→ What to produce:
Lines in the listing below may contain the word "cara". State how many do, and nothing more.

→ Input material:
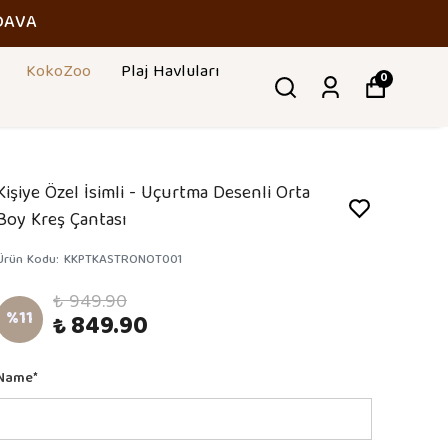
DAVA
KokoZoo
Plaj Havluları
0
Kişiye Özel İsimli - Uçurtma Desenli Orta
Boy Kreş Çantası
Ürün Kodu
:
KKPTKASTRONOT001
₺ 949.90
%
11
₺ 849.90
Name
*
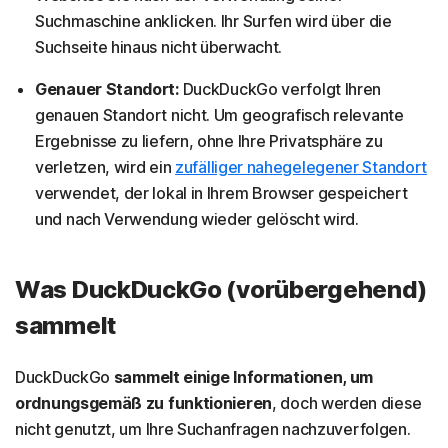
Suchmaschine anklicken. Ihr Surfen wird über die
Suchseite hinaus nicht überwacht.
Genauer Standort:
DuckDuckGo verfolgt Ihren
genauen Standort nicht. Um geografisch relevante
Ergebnisse zu liefern, ohne Ihre Privatsphäre zu
verletzen, wird ein
zufälliger nahegelegener Standort
verwendet, der lokal in Ihrem Browser gespeichert
und nach Verwendung wieder gelöscht wird.
Was DuckDuckGo (vorübergehend)
sammelt
DuckDuckGo
sammelt einige Informationen, um
ordnungsgemäß zu funktionieren
, doch werden diese
nicht genutzt, um Ihre Suchanfragen nachzuverfolgen.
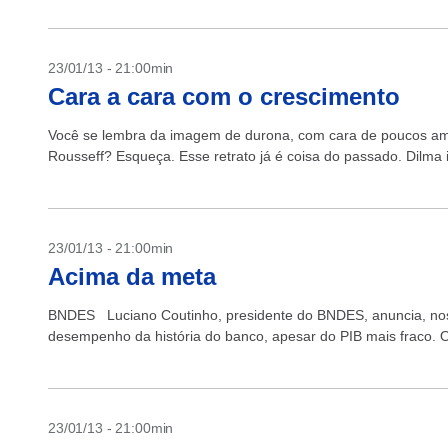
23/01/13 - 21:00min
Cara a cara com o crescimento
Você se lembra da imagem de durona, com cara de poucos am
Rousseff? Esqueça. Esse retrato já é coisa do passado. Dilma in
23/01/13 - 21:00min
Acima da meta
BNDES Luciano Coutinho, presidente do BNDES, anuncia, nos 
desempenho da história do banco, apesar do PIB mais fraco.
23/01/13 - 21:00min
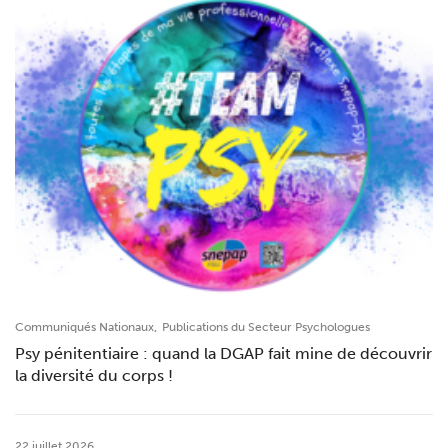
,
Communiqués Nationaux
Publications du Secteur Psychologues
Psy pénitentiaire : quand la DGAP fait mine de découvrir
la diversité du corps !
22 juillet 2026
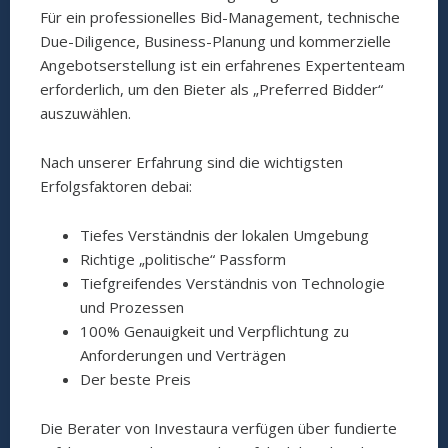
Für ein professionelles Bid-Management, technische
Due-Diligence, Business-Planung und kommerzielle
Angebotserstellung ist ein erfahrenes Expertenteam
erforderlich, um den Bieter als „Preferred Bidder“
auszuwählen.
Nach unserer Erfahrung sind die wichtigsten
Erfolgsfaktoren debai:
Tiefes Verständnis der lokalen Umgebung
Richtige „politische“ Passform
Tiefgreifendes Verständnis von Technologie
und Prozessen
100% Genauigkeit und Verpflichtung zu
Anforderungen und Verträgen
Der beste Preis
Die Berater von Investaura verfügen über fundierte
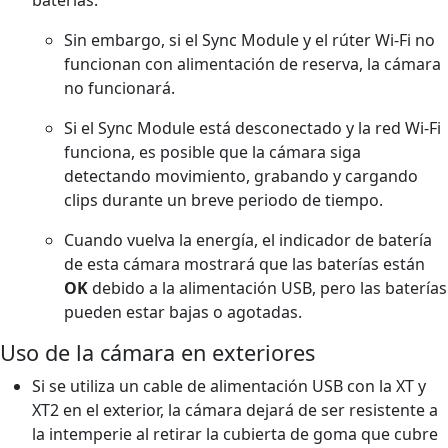
Sin embargo, si el Sync Module y el rúter Wi-Fi no
funcionan con alimentación de reserva, la cámara
no funcionará.
Si el Sync Module está desconectado y la red Wi-Fi
funciona, es posible que la cámara siga
detectando movimiento, grabando y cargando
clips durante un breve periodo de tiempo.
Cuando vuelva la energía, el indicador de batería
de esta cámara mostrará que las baterías están
OK
debido a la alimentación USB, pero las baterías
pueden estar bajas o agotadas.
Uso de la cámara en exteriores
Si se utiliza un cable de alimentación USB con la XT y
XT2 en el exterior, la cámara dejará de ser resistente a
la intemperie al retirar la cubierta de goma que cubre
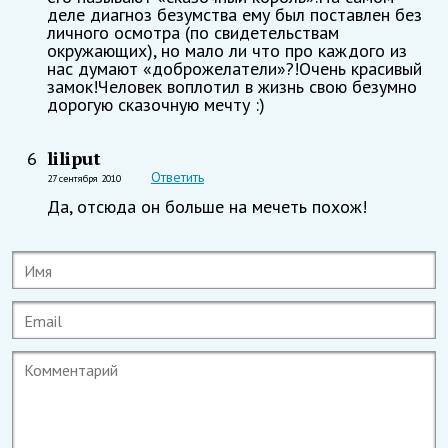
деле диагноз безумства ему был поставлен без
личного осмотра (по свидетельствам
окружающих), но мало ли что про каждого из
нас думают «доброжелатели»?!Очень красивый
замок!Человек воплотил в жизнь свою безумно
дорогую сказочную мечту :)
liliput
6
Ответить
27 сентября 2010
Да, отсюда он больше на мечеть похож!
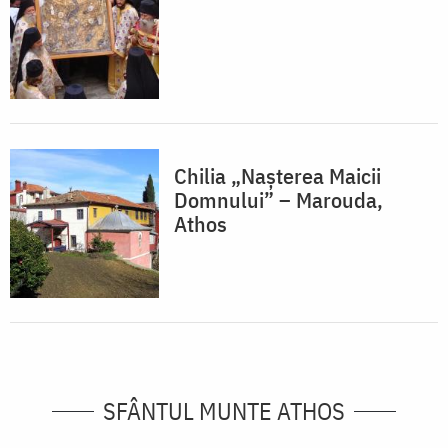
Chilia „Nașterea Maicii
Domnului” – Marouda,
Athos
SFÂNTUL MUNTE ATHOS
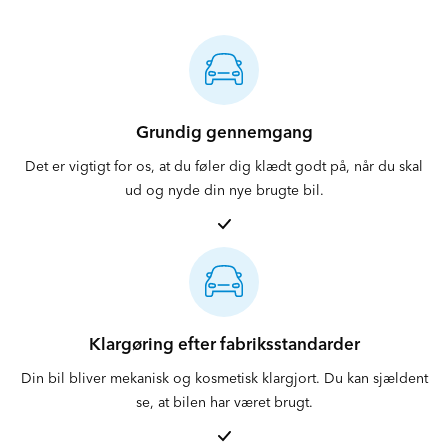
20
%
30
%
40
%
Se hos STARMARK
Grundig gennemgang
Det er vigtigt for os, at du føler dig klædt godt på, når du skal
ud og nyde din nye brugte bil.
Klargøring efter fabriksstandarder
Din bil bliver mekanisk og kosmetisk klargjort. Du kan sjældent
se, at bilen har været brugt.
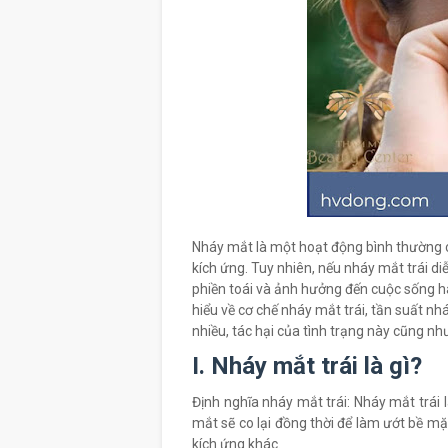
Nháy mắt là một hoạt động bình thường c
kích ứng. Tuy nhiên, nếu nháy mắt trái di
phiền toái và ảnh hưởng đến cuộc sống hà
hiểu về cơ chế nháy mắt trái, tần suất n
nhiều, tác hại của tình trạng này cũng như
I. Nháy mắt trái là gì?
Định nghĩa nháy mắt trái: Nháy mắt trái 
mắt sẽ co lại đồng thời để làm ướt bề mặ
kích ứng khác.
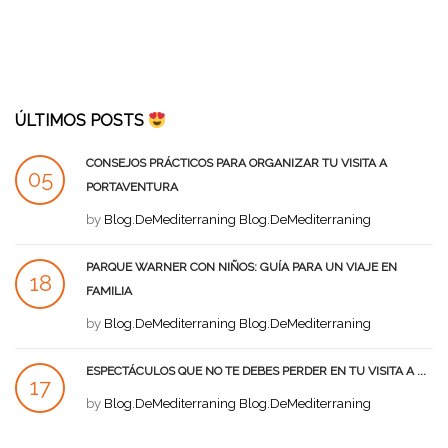
ÚLTIMOS POSTS
CONSEJOS PRÁCTICOS PARA ORGANIZAR TU VISITA A
05
PORTAVENTURA
SEP
by
Blog.DeMediterraning Blog.DeMediterraning
PARQUE WARNER CON NIÑOS: GUÍA PARA UN VIAJE EN
18
FAMILIA
AGO
by
Blog.DeMediterraning Blog.DeMediterraning
ESPECTÁCULOS QUE NO TE DEBES PERDER EN TU VISITA A ...
17
by
Blog.DeMediterraning Blog.DeMediterraning
AGO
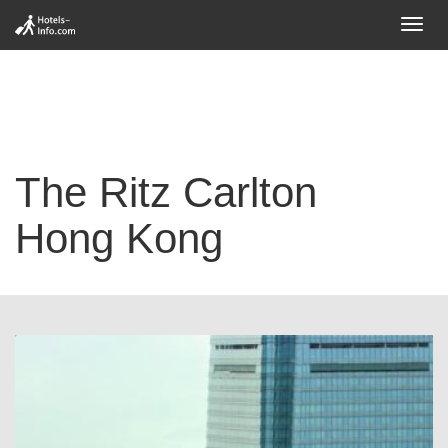
Toggl
navig
The Ritz Carlton
Hong Kong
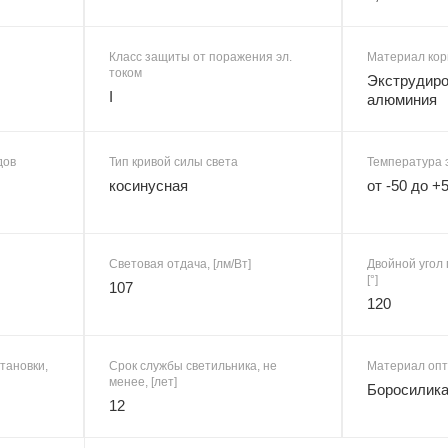
Класс защиты от поражения эл.
Материал кор
током
Экструдиро
I
алюминия
дов
Тип кривой силы света
Температура 
косинусная
от -50 до +
Световая отдача, [лм/Вт]
Двойной угол 
[°]
107
120
тановки,
Срок службы светильника, не
Материал опт
менее, [лет]
Боросилика
12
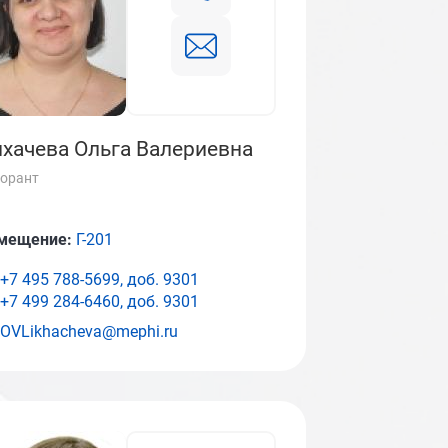
хачева Ольга Валериевна
орант
мещение:
Г-201
+7 495 788-5699, доб.
9301
+7 499 284-6460, доб.
9301
OVLikhacheva@mephi.ru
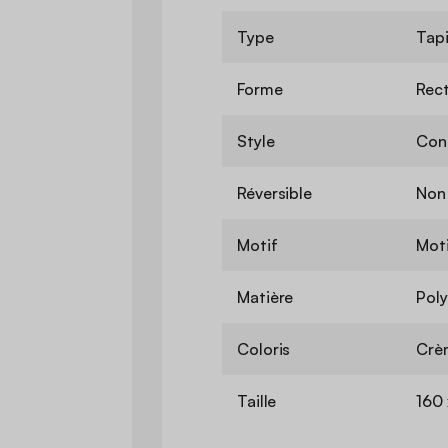
Type
Tap
Forme
Rect
Style
Con
Réversible
Non
Motif
Mot
Matière
Poly
Coloris
Crè
Taille
160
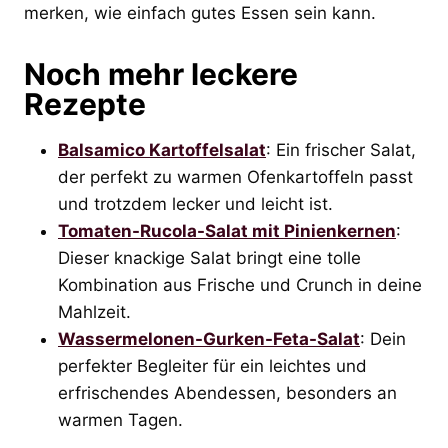
merken, wie einfach gutes Essen sein kann.
Noch mehr leckere
Rezepte
Balsamico Kartoffelsalat
: Ein frischer Salat,
der perfekt zu warmen Ofenkartoffeln passt
und trotzdem lecker und leicht ist.
Tomaten-Rucola-Salat mit Pinienkernen
:
Dieser knackige Salat bringt eine tolle
Kombination aus Frische und Crunch in deine
Mahlzeit.
Wassermelonen-Gurken-Feta-Salat
: Dein
perfekter Begleiter für ein leichtes und
erfrischendes Abendessen, besonders an
warmen Tagen.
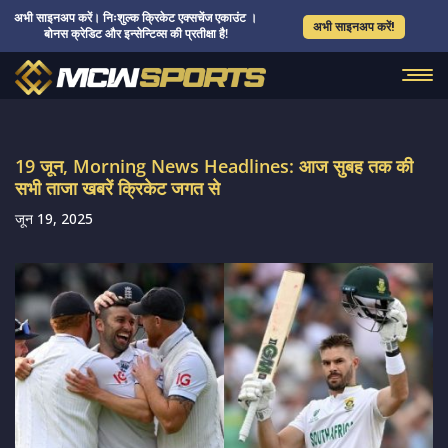
अभी साइनअप करें। निःशुल्क क्रिकेट एक्सचेंज एकाउंट ।
अभी साइनअप करें!
बोनस क्रेडिट और इन्सेन्टिव्स की प्रतीक्षा है!
19 जून, Morning News Headlines: आज सुबह तक की
सभी ताजा खबरें क्रिकेट जगत से
जून 19, 2025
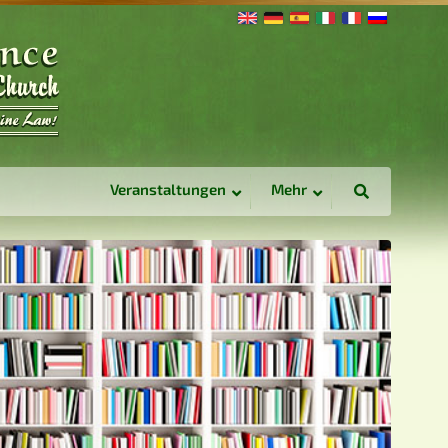
Veranstaltungen
Mehr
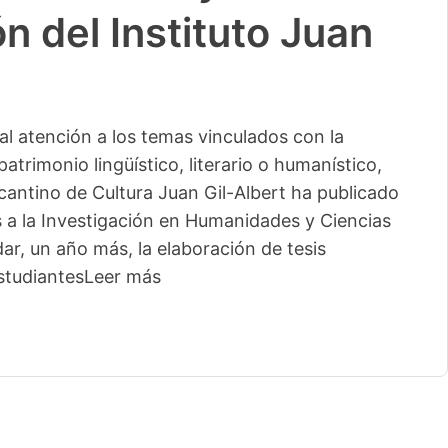
n del Instituto Juan
l atención a los temas vinculados con la
patrimonio lingüístico, literario o humanístico,
licantino de Cultura Juan Gil-Albert ha publicado
s a la Investigación en Humanidades y Ciencias
ar, un año más, la elaboración de tesis
studiantes
Leer más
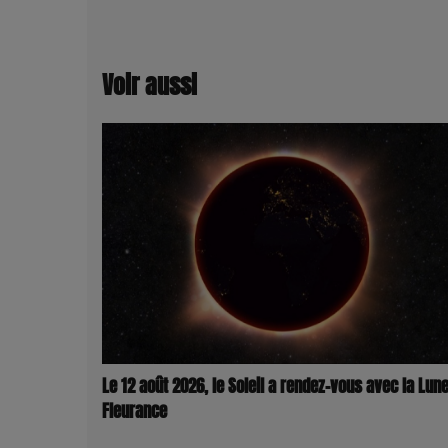
Voir aussi
Le 12 août 2026, le Soleil a rendez-vous avec la Lune
Fleurance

→ Answer:
2